In June 2022, my boyfriend and I rented a vacation house with a tennis court. One afternoon, he asked me if I wanted to go out and hit the ball around. I said, "You know how that goes. I can't hit the ball." He said, "Let's try.”
The last time we were on a court together, I was in my early 30s, and playing tennis was untenable, an exercise in frustration for both of us. At 57, I had zero expectations that things would be different.
Over the years, he witnessed me struggle to high-five someone or catch something he mindlessly tossed my way. Once, he blurted out, "It's like you have feet for hands." It was an accurate analogy. My hands were about as useful as my feet to catch something.
The yellow ball came over the net toward me. I swung at it and miraculously hit it back to him. We looked at each other with surprise as he returned the ball. I connected again. We played tennis, or more accurately, hit the ball around during our remaining days there. I thought it was a fluke the first day. I fully expected the gift to be gone the second day, but it wasn't. The third day, it was there, and every day since.
The newfound ability was nothing short of stunning. On the court, I didn't feel like myself. It was as if someone else was inhabiting my body. I was not the person I had known my whole life. The child that got picked last in whiffle ball, kickball, and every other team sport when I was in school.
What changed? Why was my brain functioning as it never had before?
I attributed the change to dressage. I moved my horse to a dressage barn in April of 2019. I quickly called out my dyslexia to the trainer to explain why I may not follow her instruction as fast as others she'd taught. Unfazed by my declaration, she told me she had taught people with dyslexia successfully.
At various times, I found myself telling friends and family that riding dressage is like rubbing your stomach and patting your head on steroids. I described how dressage is a continual interplay between your left and right sides.
I noted myself getting better at all the right-left, up-down, pattern work and silently felt proud for getting it. I had no idea that this hobby was changing my brain in other ways.
I was diagnosed with dyslexia at the age of 6. I struggled in first grade. My mother noticed I wrote the letters of my name backward. I also naturally read from right to left, and I didn't possess age-appropriate hand-eye coordination.

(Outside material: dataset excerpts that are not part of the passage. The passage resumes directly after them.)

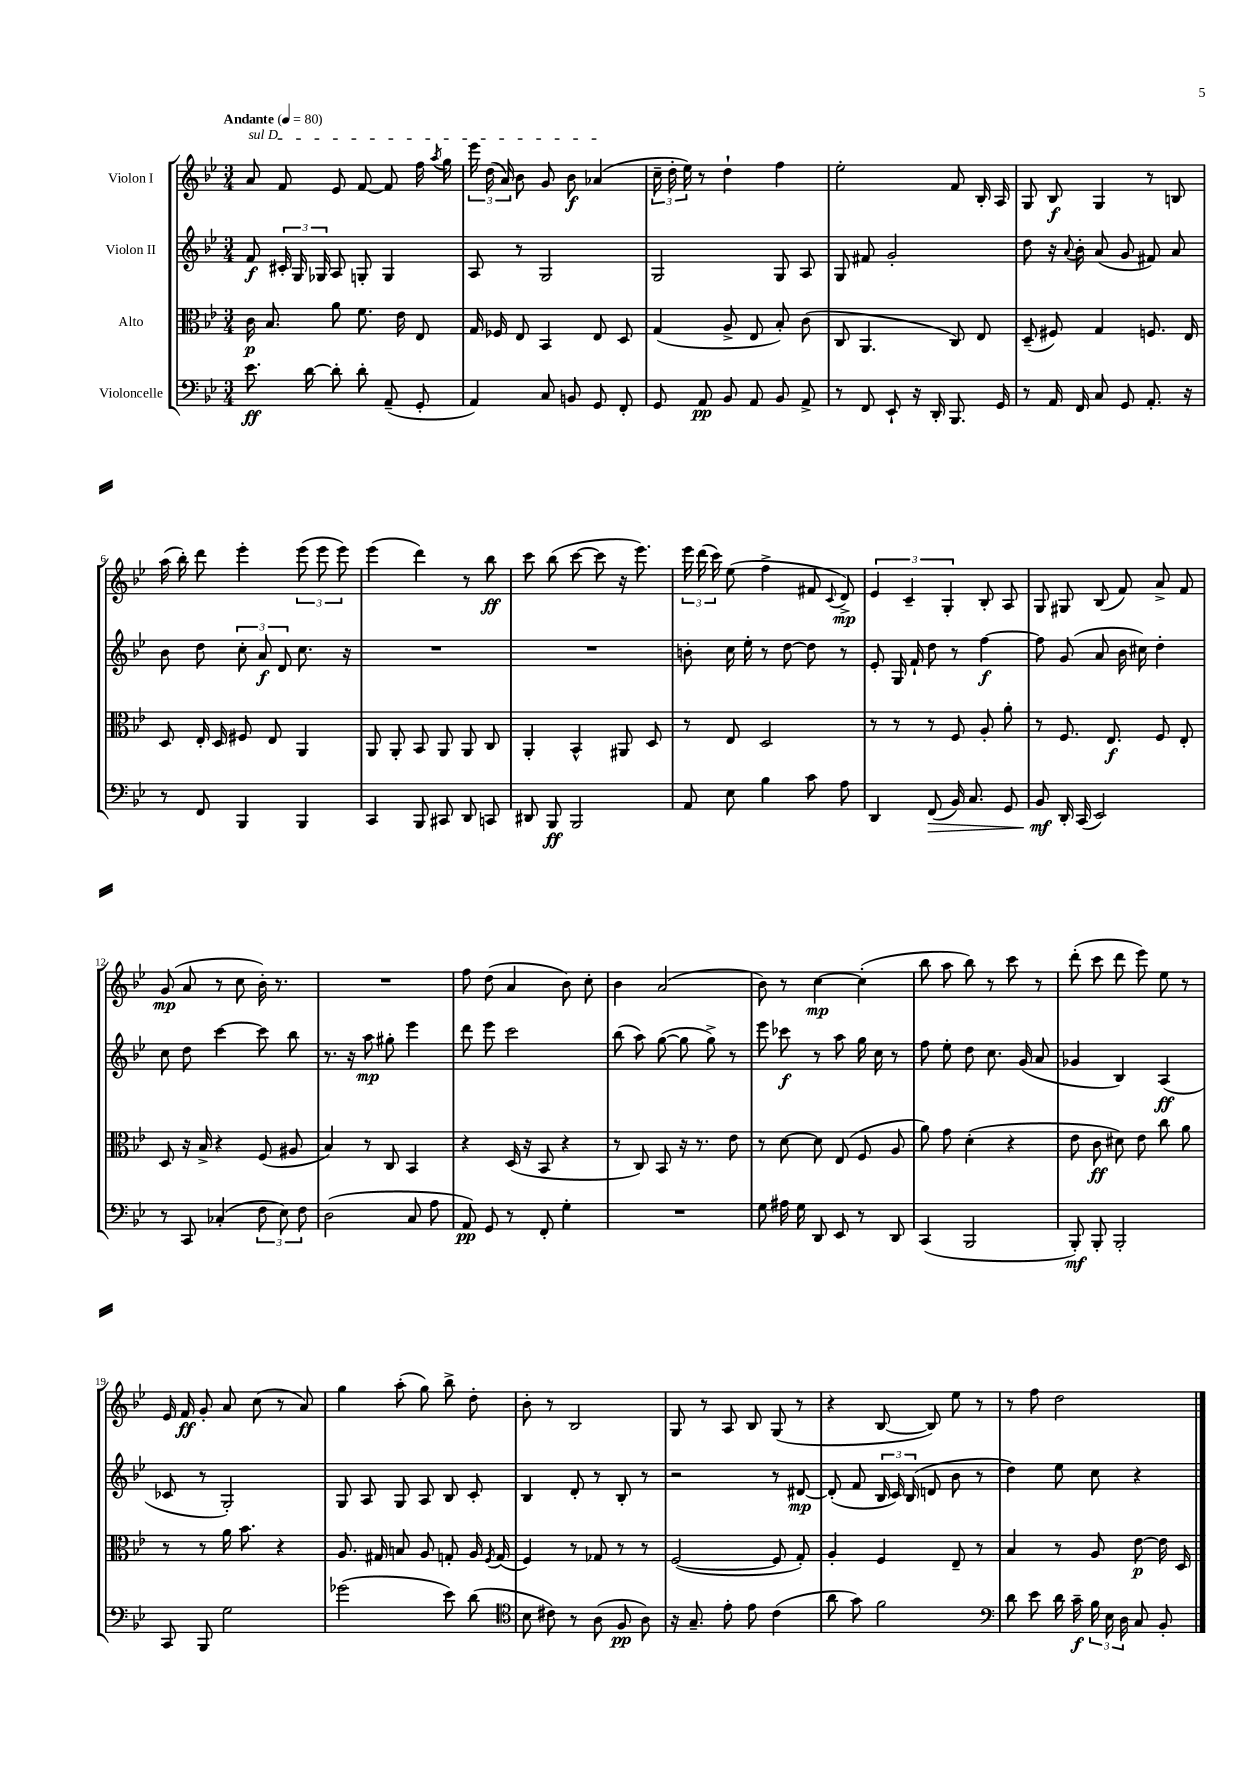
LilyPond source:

<<
\new StaffGroup <<
\new Staff = "s0" \with { instrumentName = "Violon I" } {
    \clef treble \key bes \major \numericTimeSignature \time 3/4 \tempo "Andante" 4 = 80
    \autoBeamOff \once \override TextSpanner.bound-details.left.text = \markup { \italic "sul D" } a'8\startTextSpan f'8 ees'8 f'8~ f'8 f''16 \acciaccatura { a''8 } g''16 |
    \tuplet 3/2 { ees'''16 d''16( a'16) } bes'8 g'8 bes'8\f aes'4\stopTextSpan( |
    \tuplet 3/2 { c''16-- d''16-. ees''16) } r8 d''4-! f''4 |
    ees''2-. f'8 bes16-. a16 |
    g8 bes8\f g4 r8 b8 |
    a''16( bes''16-.) d'''8 ees'''4-. \tuplet 3/2 { ees'''8( ees'''8 ees'''8) } |
    ees'''4( d'''4) r8 bes''8\ff |
    c'''8 bes''8( c'''8~ c'''8 r16 ees'''8.) |
    \tuplet 3/2 { ees'''16 d'''16( c'''16) } ees''8( f''4-> fis'8 \appoggiatura { c'8 } d'8->\mp) |
    \tuplet 3/2 { ees'4 c'4-- g4-. } bes8-. a8 |
    g8 gis8 bes8( f'8) a'8-> f'8 |
    g'8\mp( a'8 r8 c''8 bes'16-.) r8. |
    R2. |
    f''8 d''8( a'4 bes'8) c''8-. |
    bes'4 a'2( |
    bes'8) r8 c''4~\mp c''4-.( |
    bes''8 a''8 bes''8) r8 c'''8 r8 |
    d'''8-.( c'''8 d'''8 ees'''8) ees''8 r8 |
    ees'16 f'16\ff g'8-. a'8 c''8( r8 a'8) |
    g''4 a''8-.( g''8) bes''8-> d''8-. |
    bes'8-. r8 bes2 |
    g8 r8 a8 bes8 g8( r8 |
    r4 bes8~ bes8) ees''8 r8 |
    r8 f''8 d''2 \bar "|." |
}
\new Staff = "s1" \with { instrumentName = "Violon II" } {
    \clef treble \key bes \major \numericTimeSignature \time 3/4
    \autoBeamOff f'8\f \tuplet 3/2 { cis'16-. g16 ges16 } a8 g8-. g4 |
    a8 r8 g2 |
    g2 g8 a8 |
    g8 fis'8 g'2-. |
    d''8 r16 \appoggiatura { a'8 } bes'16-. a'8( g'8 fis'8) a'8 |
    bes'8 d''8 \tuplet 3/2 { c''8-. a'8\f d'8 } c''8. r16 |
    R2. |
    R2. |
    b'8-. c''16 ees''16-. r8 d''8~ d''8 r8 |
    ees'8-. g16 f'16-! d''8 r8 f''4~\f |
    f''8 g'8( a'8 bes'16 cis''16) d''4-. |
    c''8 d''8 c'''4~ c'''8 bes''8 |
    r8. r16 a''8\mp gis''8-. ees'''4 |
    d'''8 ees'''8 c'''2 |
    bes''8( a''8) g''8~( g''8 g''8->) r8 |
    ees'''8 ces'''8\f r8 a''8 g''16 c''16 r8 |
    f''8 ees''8-. d''8 c''8. g'16( a'8 |
    ges'4 bes4) a4\ff( |
    ces'8 r8 g2-.) |
    g8 a8 g8 a8 bes8 c'8-. |
    bes4 d'8-. r8 bes8-. r8 |
    r2 r8 dis'8~\mp |
    dis'8-.( f'8 \tuplet 3/2 { bes16 c'16) bes16( } d'8 bes'8 r8 |
    d''4) ees''8 c''8 r4 \bar "|." |
}
\new Staff = "s2" \with { instrumentName = "Alto" } {
    \clef alto \key bes \major \numericTimeSignature \time 3/4
    \autoBeamOff c'16\p bes8. a'8 f'8. ees'16 ees8 |
    g16 fes16 ees8 bes,4 ees8 d8 |
    g4( a8-> ees8 bes8-.) c'8( |
    c8 a,4. c8) ees8 |
    d8--( fis8) g4 f8. ees16 |
    d8 ees16-. d16 fis8 ees8 a,4 |
    a,8 a,8-. bes,8 a,8 a,8 c8 |
    a,4-. bes,4-^ ais,8 d8 |
    r8 ees8 d2 |
    r8 r8 r8 f8 a8-. a'8-. |
    r8 f8. ees8.\f f8 ees8-. |
    d8 r16 bes16-> r4 f8( ais8 |
    bes4) r8 c8 bes,4 |
    r4 d16( r16 bes,8 r4 |
    r8 c8) bes,8 r16 r8. ees'8 |
    r8 d'8~ d'8 ees8( f8 a8 |
    a'8) g'8 d'4-.( r4 |
    ees'8 c'8\ff dis'8) ees'8 c''8 a'8 |
    r8 r8 a'16 bes'8. r4 |
    a8. gis16 b8 a8 g8-. a16 \acciaccatura { f8 } g16( |
    f4) r8 ges8 r8 r8 |
    f2~( f8 g8-.) |
    a4-. f4 ees8-- r8 |
    bes4 r8 a8 ees'8~\p ees'16 d16 \bar "|." |
}
\new Staff = "s3" \with { instrumentName = "Violoncelle" } {
    \clef bass \key bes \major \numericTimeSignature \time 3/4
    \autoBeamOff ees'8.\ff d'16~ d'8-. d'8-. a,8--( g,8-. |
    a,4) c8 b,8 g,8 f,8-. |
    g,8 a,8\pp bes,8 a,8 bes,8 a,8-> |
    r8 f,8 ees,8-! r16 d,16-. bes,,8. g,16 |
    r8 a,16 f,16 c8 g,8 a,8.-. r16 |
    r8 f,8 bes,,4 bes,,4 |
    c,4 bes,,8 cis,8 d,8 c,8 |
    dis,8 bes,,8\ff bes,,2 |
    a,8 ees8 bes4 c'8 a8 |
    d,4 f,8\>( bes,16) c8. g,8 |
    bes,8\mf\! d,16-. c,16( ees,2) |
    r8 c,8 ces4-.( \tuplet 3/2 { f8 ees8) f8 } |
    d2( c8 a8 |
    a,8\pp) g,8 r8 f,8-. g4-. |
    R2. |
    g8 ais16 g16 d,8 ees,8 r8 d,8 |
    c,4( bes,,2 |
    bes,,8-.\mf) bes,,8-. bes,,2-. |
    c,8 bes,,8 g2 |
    ges'2( ees'8) d'8( |
    \clef tenor bes8 cis'8) r8 a8( f8\pp a8) |
    r16 g8.-- ees'8-. ees'8 c'4( |
    a'8 g'8) f'2 |
    \clef bass d'8 ees'8 d'16 c'16--\f \tuplet 3/2 { bes16 ees16 d16 } c8 bes,8-. \bar "|." |
}
>>
>>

My parents decided to have me repeat the first grade and enrolled me in Special Education. The teachers in Special Ed tutored me in reading and writing. We worked tirelessly on my balance and hand-eye coordination as well. I recall bouncing a ball repeatedly with both my left, or dominant hand, and my right, walking on a balance beam, and then the most demanding activity, walking on the beam while bouncing a ball.

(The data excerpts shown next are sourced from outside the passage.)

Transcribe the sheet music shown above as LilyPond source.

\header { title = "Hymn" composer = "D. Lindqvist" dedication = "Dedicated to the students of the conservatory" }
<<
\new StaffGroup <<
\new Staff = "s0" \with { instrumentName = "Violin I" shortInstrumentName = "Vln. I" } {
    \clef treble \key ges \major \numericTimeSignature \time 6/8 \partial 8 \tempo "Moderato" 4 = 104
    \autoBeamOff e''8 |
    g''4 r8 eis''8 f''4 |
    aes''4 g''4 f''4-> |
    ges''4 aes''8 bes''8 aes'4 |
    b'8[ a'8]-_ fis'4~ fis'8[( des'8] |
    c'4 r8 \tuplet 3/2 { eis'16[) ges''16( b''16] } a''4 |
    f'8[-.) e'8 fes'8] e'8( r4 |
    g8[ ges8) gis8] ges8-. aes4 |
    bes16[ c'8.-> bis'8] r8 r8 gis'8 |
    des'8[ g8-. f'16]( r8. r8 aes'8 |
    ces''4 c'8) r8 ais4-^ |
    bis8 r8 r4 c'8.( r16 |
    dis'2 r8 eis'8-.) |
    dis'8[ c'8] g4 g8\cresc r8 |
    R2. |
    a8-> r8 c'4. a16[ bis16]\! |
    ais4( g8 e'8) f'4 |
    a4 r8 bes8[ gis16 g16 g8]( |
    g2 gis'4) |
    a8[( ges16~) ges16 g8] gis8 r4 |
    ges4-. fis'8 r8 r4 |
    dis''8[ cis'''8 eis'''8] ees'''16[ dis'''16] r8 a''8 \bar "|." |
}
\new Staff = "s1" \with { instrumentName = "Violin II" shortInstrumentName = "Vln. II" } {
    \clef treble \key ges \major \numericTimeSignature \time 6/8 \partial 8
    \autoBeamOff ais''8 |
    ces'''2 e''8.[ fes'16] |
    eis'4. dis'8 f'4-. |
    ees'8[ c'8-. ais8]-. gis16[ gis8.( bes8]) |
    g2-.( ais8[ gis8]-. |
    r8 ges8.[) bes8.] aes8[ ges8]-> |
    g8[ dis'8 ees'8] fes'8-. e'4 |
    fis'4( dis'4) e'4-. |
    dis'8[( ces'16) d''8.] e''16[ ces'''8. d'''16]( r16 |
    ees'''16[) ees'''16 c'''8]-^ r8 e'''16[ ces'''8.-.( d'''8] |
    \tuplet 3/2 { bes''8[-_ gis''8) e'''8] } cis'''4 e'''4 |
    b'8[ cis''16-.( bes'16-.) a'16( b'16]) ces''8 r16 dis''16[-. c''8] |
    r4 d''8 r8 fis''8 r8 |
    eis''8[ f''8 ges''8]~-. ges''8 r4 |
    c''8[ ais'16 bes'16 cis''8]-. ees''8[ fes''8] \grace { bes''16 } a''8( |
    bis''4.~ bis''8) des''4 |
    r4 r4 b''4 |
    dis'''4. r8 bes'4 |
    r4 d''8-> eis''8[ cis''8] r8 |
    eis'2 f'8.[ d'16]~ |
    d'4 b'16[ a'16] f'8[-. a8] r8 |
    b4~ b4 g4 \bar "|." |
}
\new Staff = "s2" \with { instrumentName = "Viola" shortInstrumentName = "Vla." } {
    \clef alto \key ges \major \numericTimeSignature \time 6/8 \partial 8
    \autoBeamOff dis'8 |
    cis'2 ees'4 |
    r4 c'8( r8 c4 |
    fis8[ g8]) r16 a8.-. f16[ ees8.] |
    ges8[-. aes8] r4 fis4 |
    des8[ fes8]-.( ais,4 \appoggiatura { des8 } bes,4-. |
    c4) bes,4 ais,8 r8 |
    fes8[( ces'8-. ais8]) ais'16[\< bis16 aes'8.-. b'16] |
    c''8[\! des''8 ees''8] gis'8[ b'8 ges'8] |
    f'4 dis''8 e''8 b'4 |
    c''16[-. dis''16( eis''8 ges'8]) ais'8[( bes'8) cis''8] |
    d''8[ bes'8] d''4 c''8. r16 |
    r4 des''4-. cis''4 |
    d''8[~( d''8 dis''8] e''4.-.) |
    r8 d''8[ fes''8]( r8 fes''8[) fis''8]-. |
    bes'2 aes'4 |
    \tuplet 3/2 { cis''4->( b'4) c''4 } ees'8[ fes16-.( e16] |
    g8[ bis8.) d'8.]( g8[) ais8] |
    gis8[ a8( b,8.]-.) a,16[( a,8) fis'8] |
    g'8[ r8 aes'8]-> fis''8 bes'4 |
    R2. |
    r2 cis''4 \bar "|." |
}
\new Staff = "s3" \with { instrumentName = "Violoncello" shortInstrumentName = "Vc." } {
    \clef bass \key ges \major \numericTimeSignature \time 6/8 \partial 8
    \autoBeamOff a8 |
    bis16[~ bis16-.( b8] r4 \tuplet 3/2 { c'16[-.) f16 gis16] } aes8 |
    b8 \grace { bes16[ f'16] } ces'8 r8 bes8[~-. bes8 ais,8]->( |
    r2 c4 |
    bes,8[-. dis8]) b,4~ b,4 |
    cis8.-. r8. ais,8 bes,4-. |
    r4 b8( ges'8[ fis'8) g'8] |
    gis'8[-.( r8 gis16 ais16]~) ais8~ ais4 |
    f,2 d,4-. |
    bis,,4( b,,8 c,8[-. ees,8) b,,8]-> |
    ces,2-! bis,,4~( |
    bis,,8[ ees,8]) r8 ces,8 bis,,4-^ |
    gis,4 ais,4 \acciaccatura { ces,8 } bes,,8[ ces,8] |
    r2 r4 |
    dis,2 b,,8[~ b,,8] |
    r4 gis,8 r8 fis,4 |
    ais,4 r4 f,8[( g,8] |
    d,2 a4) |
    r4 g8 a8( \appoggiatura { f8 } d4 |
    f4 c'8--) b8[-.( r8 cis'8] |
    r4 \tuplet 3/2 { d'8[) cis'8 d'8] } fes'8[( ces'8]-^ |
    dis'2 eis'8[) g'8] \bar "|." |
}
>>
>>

The intervention made a difference for me, and the rest of my academic was standard except for significant test anxiety. I graduated college cum laude with a marketing degree.
By the time I was an adult, I had come to accept my lack of hand-eye coordination and tactfully avoided activities that would highlight my disability. I could do many things—running, biking, hiking, skiing, triathlon, and more. I focused on these activities and was good at them.
There was one dreaded, common, hand-gestured that always left me feeling embarrassed: the high-five. For the other person, it's a spontaneous way to connect and celebrate, to say, "Good job" or "Well done." But when you have dyslexia, that simple action can cause the person to feel uncomfortable or even ashamed. Such was the case for me.
Otherwise, dyslexia didn't hinder me or my ability to be successful in my 28-year financial services career. Periodically, if I were overtired, I'd catch myself reversing letters in a word when I was writing, and my ability to spell declined from its already lower level than that of a person without this disability.
I'm fortunate that I had early intervention since it made a significant difference in my scholastic career, for which I am grateful. However, it did not eradicate the feelings of low self-esteem and lack of confidence. I doubted I was "smart," even in the face of evidence to the contrary. There was an ever-present undercurrent of self-doubt.
I'm writing this blog to highlight the incredible neuroplasticity of the brain, even in middle-aged people. Also, I want to provide adults with dyslexia with the hope that they don't have to settle for what has been their norm. Their brains can change.
Lastly, I want to illustrate the incredible changes that may occur when you partner with a horse. Early intervention has the potential to rewire the brain, giving the child the best possible chance to perform a normal range of activities.